We recommend that CMS explore payment options in addition to the hospice daily rate so that such treatments can be offered and paid for. Again, we recommend CMS explore, to the extent statutorily possible, allowing transitional concurrent care with separate payment for concurrent care where hospice patients could continue these types of disease-modifying treatments for some period of time while also receive hospice care. We know that the Medicare Care Choices Model was financially successful in this regard.

What are reasons why non-hospice spending is growing for beneficiaries who elect hospice? What are ways to ensure that hospice is appropriately covering services under the benefit?

The increase in non-hospice spending is the result of the combination of more disease-modifying treatments being appropriate for people at the end of life compounded by the lack of adequate communication and information systems to allow hospices to know when their patients are pursuing such non-hospice treatment.

Hospices cannot coordinate non-hospice care if they are unaware of it. And non-hospice providers such as specialists may also be unaware that their patients are enrolled in hospice.
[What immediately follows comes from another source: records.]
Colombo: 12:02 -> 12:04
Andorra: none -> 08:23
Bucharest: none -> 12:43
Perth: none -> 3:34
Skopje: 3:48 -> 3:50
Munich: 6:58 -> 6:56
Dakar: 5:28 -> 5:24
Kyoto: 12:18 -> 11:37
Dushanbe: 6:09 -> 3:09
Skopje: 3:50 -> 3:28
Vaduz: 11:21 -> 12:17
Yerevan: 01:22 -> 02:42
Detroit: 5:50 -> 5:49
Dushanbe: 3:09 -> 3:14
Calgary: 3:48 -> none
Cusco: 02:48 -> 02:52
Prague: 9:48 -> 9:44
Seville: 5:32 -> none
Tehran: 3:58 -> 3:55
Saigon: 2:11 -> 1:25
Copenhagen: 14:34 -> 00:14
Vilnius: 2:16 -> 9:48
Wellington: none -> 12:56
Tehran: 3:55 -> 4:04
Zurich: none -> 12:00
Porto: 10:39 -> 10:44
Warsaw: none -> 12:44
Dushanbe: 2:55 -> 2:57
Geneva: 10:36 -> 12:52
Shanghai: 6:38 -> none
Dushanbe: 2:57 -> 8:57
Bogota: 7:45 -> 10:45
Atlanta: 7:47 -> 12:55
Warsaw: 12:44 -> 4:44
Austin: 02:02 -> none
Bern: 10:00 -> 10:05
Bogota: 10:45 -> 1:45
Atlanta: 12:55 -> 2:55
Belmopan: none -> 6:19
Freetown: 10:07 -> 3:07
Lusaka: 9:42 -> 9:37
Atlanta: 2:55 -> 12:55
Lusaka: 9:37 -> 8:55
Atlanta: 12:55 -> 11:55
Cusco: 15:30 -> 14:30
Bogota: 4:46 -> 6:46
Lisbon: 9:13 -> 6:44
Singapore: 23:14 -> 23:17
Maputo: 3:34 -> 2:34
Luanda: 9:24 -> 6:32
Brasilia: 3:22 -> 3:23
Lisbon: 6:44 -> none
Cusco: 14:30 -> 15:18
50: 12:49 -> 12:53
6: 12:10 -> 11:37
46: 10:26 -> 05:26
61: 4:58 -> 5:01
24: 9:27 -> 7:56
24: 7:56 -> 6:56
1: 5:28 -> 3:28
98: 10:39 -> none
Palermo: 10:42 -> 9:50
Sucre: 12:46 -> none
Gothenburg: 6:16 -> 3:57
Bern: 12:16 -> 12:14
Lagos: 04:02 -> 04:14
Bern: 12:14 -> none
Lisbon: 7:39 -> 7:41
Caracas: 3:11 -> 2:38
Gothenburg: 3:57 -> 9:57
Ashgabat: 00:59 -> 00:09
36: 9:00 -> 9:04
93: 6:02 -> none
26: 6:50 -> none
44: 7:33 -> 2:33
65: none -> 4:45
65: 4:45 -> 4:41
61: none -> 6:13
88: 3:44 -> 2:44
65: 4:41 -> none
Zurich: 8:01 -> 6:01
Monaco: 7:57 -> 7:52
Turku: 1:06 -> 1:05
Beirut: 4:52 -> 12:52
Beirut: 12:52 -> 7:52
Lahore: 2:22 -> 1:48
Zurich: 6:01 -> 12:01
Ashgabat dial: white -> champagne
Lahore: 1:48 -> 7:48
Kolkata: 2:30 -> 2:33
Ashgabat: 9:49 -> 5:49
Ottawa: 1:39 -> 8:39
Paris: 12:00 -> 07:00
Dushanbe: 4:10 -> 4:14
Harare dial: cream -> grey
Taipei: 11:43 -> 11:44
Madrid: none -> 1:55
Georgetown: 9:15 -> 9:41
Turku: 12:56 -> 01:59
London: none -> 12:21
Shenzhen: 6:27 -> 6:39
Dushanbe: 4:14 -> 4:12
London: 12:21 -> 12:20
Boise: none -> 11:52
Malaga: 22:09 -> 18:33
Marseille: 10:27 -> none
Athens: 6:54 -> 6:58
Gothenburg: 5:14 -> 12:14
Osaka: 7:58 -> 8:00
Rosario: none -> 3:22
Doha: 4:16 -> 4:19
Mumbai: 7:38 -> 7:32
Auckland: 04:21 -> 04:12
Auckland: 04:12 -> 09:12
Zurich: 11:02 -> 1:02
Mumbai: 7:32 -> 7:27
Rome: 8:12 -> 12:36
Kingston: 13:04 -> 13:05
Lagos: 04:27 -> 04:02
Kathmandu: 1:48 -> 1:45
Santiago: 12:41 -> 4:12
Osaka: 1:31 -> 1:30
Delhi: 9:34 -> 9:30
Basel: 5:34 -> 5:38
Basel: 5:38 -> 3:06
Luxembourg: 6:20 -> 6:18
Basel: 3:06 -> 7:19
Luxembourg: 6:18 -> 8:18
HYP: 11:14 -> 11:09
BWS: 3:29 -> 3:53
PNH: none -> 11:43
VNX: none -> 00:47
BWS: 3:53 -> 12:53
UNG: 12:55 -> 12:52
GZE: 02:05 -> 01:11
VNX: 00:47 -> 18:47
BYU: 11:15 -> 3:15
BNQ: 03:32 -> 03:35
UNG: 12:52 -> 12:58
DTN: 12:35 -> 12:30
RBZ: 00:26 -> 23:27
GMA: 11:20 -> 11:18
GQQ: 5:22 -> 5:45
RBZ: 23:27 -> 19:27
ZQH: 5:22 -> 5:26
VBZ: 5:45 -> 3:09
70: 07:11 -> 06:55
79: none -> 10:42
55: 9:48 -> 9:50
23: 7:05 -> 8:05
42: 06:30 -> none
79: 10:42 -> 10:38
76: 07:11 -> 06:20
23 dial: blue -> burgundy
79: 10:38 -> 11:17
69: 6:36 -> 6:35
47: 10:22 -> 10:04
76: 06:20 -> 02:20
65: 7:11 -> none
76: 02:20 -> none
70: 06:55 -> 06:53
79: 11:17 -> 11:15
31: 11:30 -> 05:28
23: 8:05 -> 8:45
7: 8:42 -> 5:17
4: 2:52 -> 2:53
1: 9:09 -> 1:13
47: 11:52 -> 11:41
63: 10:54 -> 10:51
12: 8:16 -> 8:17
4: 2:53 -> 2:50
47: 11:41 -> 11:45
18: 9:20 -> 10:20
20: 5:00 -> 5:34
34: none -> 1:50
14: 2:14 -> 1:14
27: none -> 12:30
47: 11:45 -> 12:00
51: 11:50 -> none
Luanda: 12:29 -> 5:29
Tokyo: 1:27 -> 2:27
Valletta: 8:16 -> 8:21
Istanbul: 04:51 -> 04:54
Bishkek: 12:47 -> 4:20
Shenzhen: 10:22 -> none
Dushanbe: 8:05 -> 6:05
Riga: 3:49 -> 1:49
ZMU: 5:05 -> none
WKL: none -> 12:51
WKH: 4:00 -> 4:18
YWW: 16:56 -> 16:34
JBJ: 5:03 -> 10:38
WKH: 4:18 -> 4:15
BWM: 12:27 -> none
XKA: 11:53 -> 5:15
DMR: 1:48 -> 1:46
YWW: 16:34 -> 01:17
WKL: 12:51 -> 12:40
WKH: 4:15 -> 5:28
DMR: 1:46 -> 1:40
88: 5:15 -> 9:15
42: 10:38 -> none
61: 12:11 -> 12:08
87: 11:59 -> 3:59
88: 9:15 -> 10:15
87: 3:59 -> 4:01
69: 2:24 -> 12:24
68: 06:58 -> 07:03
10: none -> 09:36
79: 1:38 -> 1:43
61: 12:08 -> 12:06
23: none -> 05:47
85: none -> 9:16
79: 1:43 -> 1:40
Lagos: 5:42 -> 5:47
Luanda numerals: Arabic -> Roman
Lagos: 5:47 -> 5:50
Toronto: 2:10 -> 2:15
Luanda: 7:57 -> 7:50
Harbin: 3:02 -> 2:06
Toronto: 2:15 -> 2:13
We recommend that CMS continue its interoperability efforts so that all providers can be aware of any additional medical care their patients are receiving. Hospice is not officially a total cost of care model so, if that is CMS’s intent, the benefit and information systems need to be adjusted to facilitate that.

Interestingly, even if one were to add in the increased non-hospice spending, new national research shows hospice still provides significant cost savings. The research found the total costs of care for Medicare beneficiaries who used hospice was 3.1% lower than those who did not use hospice, and that earlier enrollment in hospice and longer lengths of stay likely reduce overall Medicare spending. The report calculates that this reduction in spending translates to an estimated $3.5 billion less in Medicare outlays for beneficiaries in their last year of life. Some of which would certainly pay for non-hospice care.